Le pont Al-Karameh est un lieu de blessures nationales. Pendant des décennies, les Palestinien·ne·s ont été soumis·e·s à des procédures de sécurité invasives et insoutenables par les autorités israéliennes, qui les forçaient à rester debout pendant des heures avant de les contraindre à se dénuder pour subir des fouilles corporelles et voir leurs effets personnels volés — une humiliation routinière sanctionnée par l’État. Bien que ces procédures ne soient pas montrées de façon explicite dans le film, la vue du pont est suffisante pour les Palestinien·ne·s de la région à évoquer tant la promesse de Jérusalem que le prix à payer pour y parvenir. C’est l’un des nombreux moments du film dont la signification change selon le vécu de chaque spectateur·trice.

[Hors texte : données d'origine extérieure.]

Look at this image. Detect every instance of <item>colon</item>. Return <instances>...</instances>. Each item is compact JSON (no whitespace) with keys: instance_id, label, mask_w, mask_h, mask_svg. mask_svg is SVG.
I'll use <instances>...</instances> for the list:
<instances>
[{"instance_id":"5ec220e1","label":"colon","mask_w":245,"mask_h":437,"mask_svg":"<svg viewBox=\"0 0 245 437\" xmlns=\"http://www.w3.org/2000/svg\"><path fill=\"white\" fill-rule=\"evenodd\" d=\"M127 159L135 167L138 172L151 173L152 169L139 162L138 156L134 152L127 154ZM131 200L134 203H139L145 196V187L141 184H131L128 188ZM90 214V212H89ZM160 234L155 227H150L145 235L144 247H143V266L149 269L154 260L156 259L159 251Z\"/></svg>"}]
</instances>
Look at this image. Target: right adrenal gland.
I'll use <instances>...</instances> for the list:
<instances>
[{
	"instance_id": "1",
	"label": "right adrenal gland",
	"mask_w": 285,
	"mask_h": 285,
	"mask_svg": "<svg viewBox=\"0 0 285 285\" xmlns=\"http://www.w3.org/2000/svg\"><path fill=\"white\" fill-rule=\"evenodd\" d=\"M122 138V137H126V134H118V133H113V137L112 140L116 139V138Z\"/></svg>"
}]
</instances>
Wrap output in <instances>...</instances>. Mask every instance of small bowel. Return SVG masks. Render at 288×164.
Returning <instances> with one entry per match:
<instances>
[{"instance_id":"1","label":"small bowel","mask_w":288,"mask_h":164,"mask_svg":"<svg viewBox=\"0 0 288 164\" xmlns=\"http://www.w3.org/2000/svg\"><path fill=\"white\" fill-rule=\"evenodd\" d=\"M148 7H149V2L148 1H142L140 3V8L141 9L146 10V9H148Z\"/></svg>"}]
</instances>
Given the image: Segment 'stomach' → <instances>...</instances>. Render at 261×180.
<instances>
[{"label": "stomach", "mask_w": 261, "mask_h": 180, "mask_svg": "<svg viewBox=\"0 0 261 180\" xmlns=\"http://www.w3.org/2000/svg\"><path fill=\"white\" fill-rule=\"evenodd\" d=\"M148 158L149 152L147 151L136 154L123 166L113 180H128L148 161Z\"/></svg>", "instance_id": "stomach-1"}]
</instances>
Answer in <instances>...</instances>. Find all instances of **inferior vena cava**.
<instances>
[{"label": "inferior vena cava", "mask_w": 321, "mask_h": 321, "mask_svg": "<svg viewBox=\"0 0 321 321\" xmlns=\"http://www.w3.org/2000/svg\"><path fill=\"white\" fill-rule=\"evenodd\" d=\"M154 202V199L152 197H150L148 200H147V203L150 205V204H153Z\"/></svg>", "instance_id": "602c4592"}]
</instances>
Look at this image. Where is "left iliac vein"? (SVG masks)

Annie ouvre son film sur un conte de fées, une animation dessinée à la main montrant une fillette qui traverse le pont librement, entourée de papillons volant autour d’elle. Une femme plus âgée ouvre un rideau, mais ce qu’elle regarde par sa fenêtre s’avère être des images d’actualités du passé, un cortège de mariage, des silhouettes fugitives glissant sur le paysage de la mémoire. Une fillette ouvre une lettre de son oncle Elias, une étreinte poétique l’assurant de son génie et de l’amour qu’il lui porte. Elle répond par un collage rapide de photos de famille, de coups d’œil sur Jérusalem, d’une femme lavant la vaisselle, d’un groupe de fillettes dansant, avant que les canons ne tirent et que la guerre n’éclate. La Nakba commence. Le territoire est réclamé par des groupes juifs armés, les Palestinien·ne·s sont expulsé·e·s de leurs maisons, un homme lit leurs noms alors qu’on les fait grimper à bord des autobus qui les emmèneront en lieu sûr, les condamnant à un exil permanent.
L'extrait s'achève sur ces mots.